You are a target to hackers
Don’t ever say “It won’t happen to me”. We are all at risk and the stakes are high – to your personal and financial well-being.
By following the tips below and remaining vigilant, you are doing your part to protect yourself and others.
Keep software up to date
Installing software updates for your operating system and programs is critical. Always install the latest security updates for your devices:
Turn on Automatic Updates for your operating system.
Use web browsers such as Chrome or Firefox that receive frequent, automatic security updates.
For business and/or enterprise, follow up with your technology or IT provider and find out what they can do to keep your updates frequent.
Make sure to keep browser plug-ins (Flash, Java, etc.) up to date.
Avoid Phishing scams – beware of suspicious emails and phone calls
Phishing scams are a constant threat – using various social engineering ploys, cyber criminals will attempt to trick you into divulging personal information such as your login IDs and passwords, banking or credit card information.
Phishing scams can be carried out by phone, text, or through social networking sites – but most commonly by email.
Be suspicious of any official-looking email message or phone call that asks for personal or financial information.
Practice good password management
We all have too many passwords to manage – and it’s easy to take short-cuts, like reusing the same password. A password management program can help you to maintain strong unique passwords for all of your accounts. These programs can generate strong passwords for you, enter credentials automatically, and remind you to update your passwords periodically.
There are several online password management services that offer free versions, and KeePass is a free application for Mac and Windows.
Here are some general password tips to keep in mind:
Use long passwords – 20 characters or more is recommended.
Use a strong mix of characters, and never use the same password for multiple sites.
Don’t share your passwords and don’t write them down (especially not on a post-it note attached to your monitor).
Update your passwords periodically, at least once every 6 months (90 days is better).
Be careful what you click
Avoid visiting unknown websites or downloading software from untrusted sources. These sites often host malware that will automatically, and often silently, compromise your computer.
If attachments or links in email are unexpected or suspicious for any reason, don’t click on it.
Never leave devices unattended
The physical security of your devices is just as important as their technical security.
If you need to leave your laptop, phone, or tablet for any length of time – lock it up so no one else can use it. If your computer is facing a window, go a step further and either face it away or purchase a screen dampening shield, so you have to be up close and in front of your screen to see.
If you keep sensitive information on a flash drive or external hard drive, make sure to keep these locked as well.
For desktop computers, shut-down the system when not in use – or lock your screen.
Protect sensitive data
Be aware of sensitive data that you encounter, and associated restrictions.
Keep sensitive data (e.g., SSN’s, credit card information, health information, etc.) off your workstation, laptop, or mobile devices.
Securely remove sensitive data files from your system when they are no longer needed.
Always use encryption when storing or transmitting sensitive data.
Use mobile devices safely
Considering how much we rely on our mobile devices, and how susceptible they are to attack, you’ll want to make sure you are protected:
Lock your device with a PIN or password – and never leave it unprotected in public.
Only install apps from trusted sources.
Keep your device’s operating system updated.
Don’t click on links or attachments from unsolicited emails or texts.

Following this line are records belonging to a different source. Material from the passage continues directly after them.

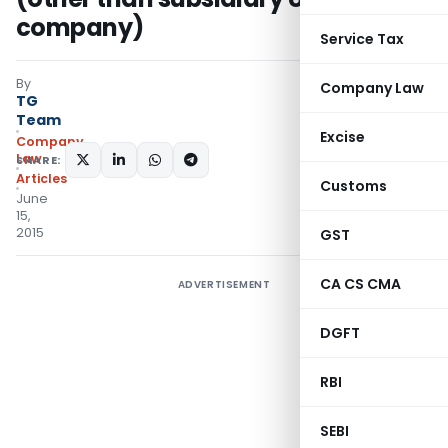
company)
Service Tax
By
Company Law
TG
Team
Excise
Company
Law
SHARE:
Articles
Customs
June
15,
2015
GST
CA CS CMA
ADVERTISEMENT
DGFT
RBI
SEBI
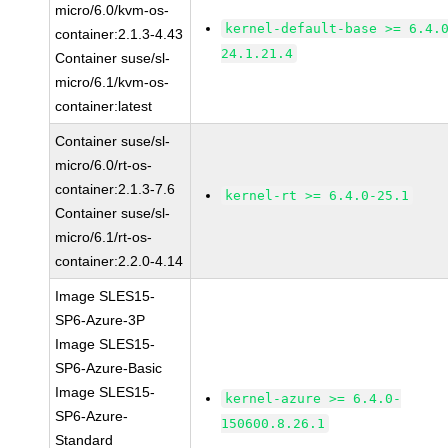
micro/6.0/kvm-os-
kernel-default-base >= 6.4.
container:2.1.3-4.43
24.1.21.4
Container suse/sl-
micro/6.1/kvm-os-
container:latest
Container suse/sl-
micro/6.0/rt-os-
container:2.1.3-7.6
kernel-rt >= 6.4.0-25.1
Container suse/sl-
micro/6.1/rt-os-
container:2.2.0-4.14
Image SLES15-
SP6-Azure-3P
Image SLES15-
SP6-Azure-Basic
Image SLES15-
kernel-azure >= 6.4.0-
SP6-Azure-
150600.8.26.1
Standard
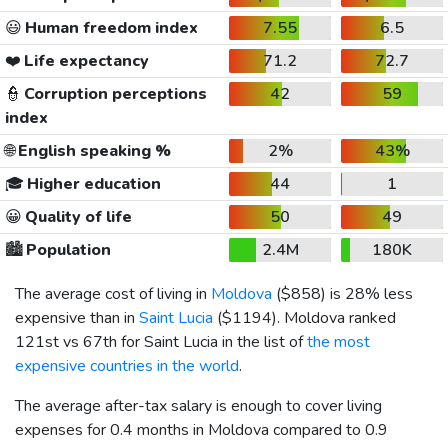
😃
Human freedom index
7.55
6.5
❤️
Life expectancy
71.2
72.7
👮
Corruption perceptions
42
59
index
🌐
English speaking %
2%
43%
🎓
Higher education
44
1
😀
Quality of life
50
49
🏙️
Population
2.4M
180K
The average cost of living in
Moldova
(
$858
) is 28% less
expensive than in
Saint Lucia
(
$1194
). Moldova ranked
121st vs 67th for Saint Lucia in the list of
the most
expensive countries in the world
.
The average after-tax salary is enough to cover living
expenses for 0.4 months in Moldova compared to 0.9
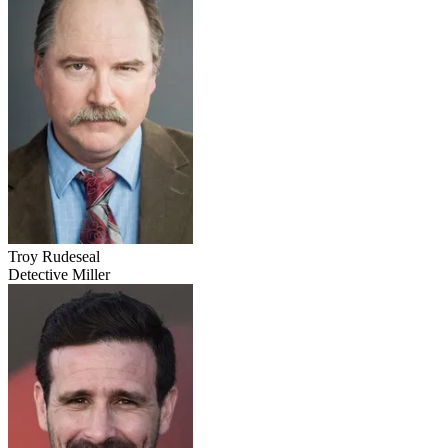
Troy Rudeseal
Detective Miller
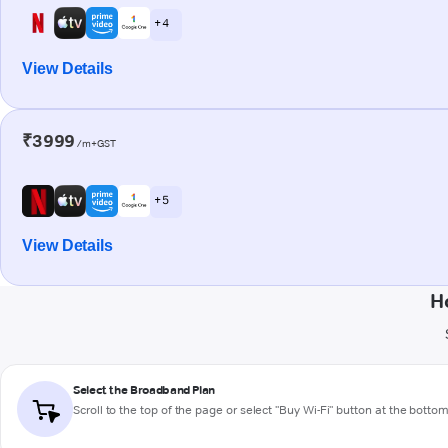
+ 4
View Details
₹3999
/m+GST
+ 5
View Details
H
Select the Broadband Plan
Scroll to the top of the page or select "Buy Wi-Fi" button at the botto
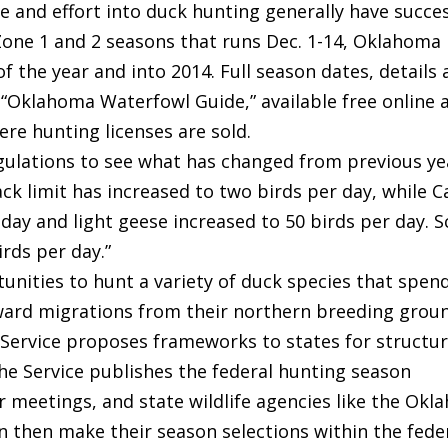
and effort into duck hunting generally have succes
 Zone 1 and 2 seasons that runs Dec. 1-14, Oklahoma
 the year and into 2014. Full season dates, details
 “Oklahoma Waterfowl Guide,” available free online 
re hunting licenses are sold.
gulations to see what has changed from previous ye
ack limit has increased to two birds per day, while 
 day and light geese increased to 50 birds per day. 
irds per day.”
nities to hunt a variety of duck species that spen
ward migrations from their northern breeding groun
 Service proposes frameworks to states for structu
he Service publishes the federal hunting season
r meetings, and state wildlife agencies like the Ok
 then make their season selections within the fede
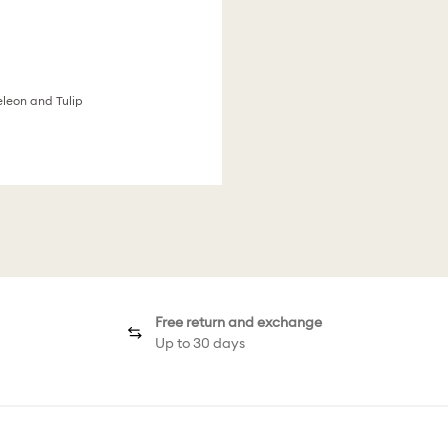
eleon and Tulip
Free return and exchange
Up to 30 days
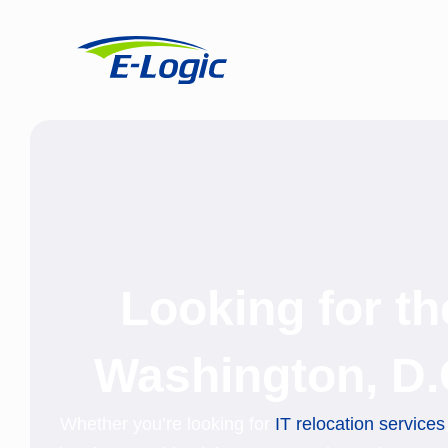
Looking for t
Washington, D.
Whether you’re looking for
IT relocation services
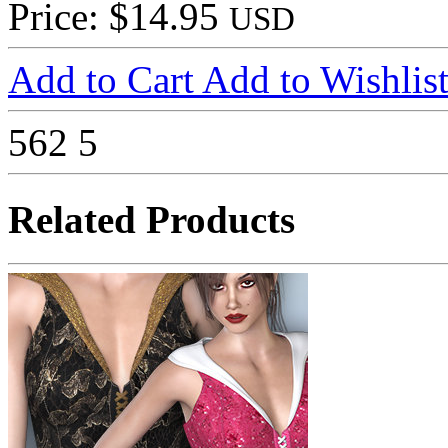
Price: $14.95
USD
Add to Cart
Add to Wishlis
562
5
Related Products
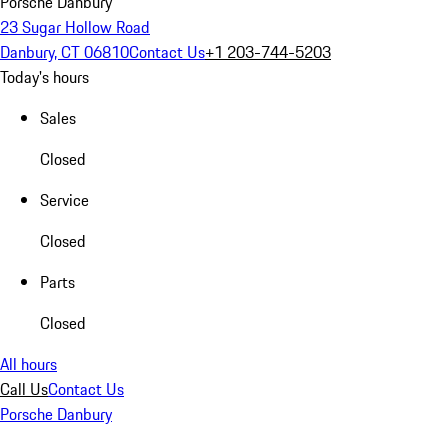
Porsche Danbury
23 Sugar Hollow Road
Danbury, CT 06810
Contact Us
+1 203-744-5203
Today's hours
Sales
Closed
Service
Closed
Parts
Closed
All hours
Call Us
Contact Us
Porsche Danbury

If you receive attachments from multiple unknown sources as part of your business (printing, art, etc.) give these customers or vendors an unadvertised email address for transmission.
Avoid transmitting or storing personal information on the device.
Most handheld devices are capable of employing data encryption – consult your device’s documentation for available options.
Use Apple’s Find my iPhone or the Android Device Manager tools to help prevent loss or theft.
Install anti-virus protection
Keep virus definitions, engines and software up to date to ensure your anti-virus program remains effective. A competent IT and/or technology service provider will keep this done automatically as a matter or principle. We strongly recommend Symantec.
Back up your data
Back up on a regular basis – if you are a victim of a security incident (ransomware, data breach, etc.), the only guaranteed way to repair your computer is to erase and re-install the system. Having a regular back-up established is essential (consult your IT and/or technology company for details).
Here are some additional tips to help keep you safe and secure online:
Use a firewall – Mac and Windows have basic desktop firewalls as part of their operating system that can help protect your computer from external attacks, these can be vulnerable as they are not regularly updated. Consult you IT/technology company for details on an external firewall to best protect your system.
Be conscientious of what you plug in to your computer (flash drives and even smart phones can contain malware).
Be careful of what you share on social networking sites.
Monitor your accounts for suspicious activity.
Bank or shop online only on trusted devices and networks – and logout of these sites when you’ve completed your transactions.
These simple steps will keep you one step ahead of the hackers and your information safe.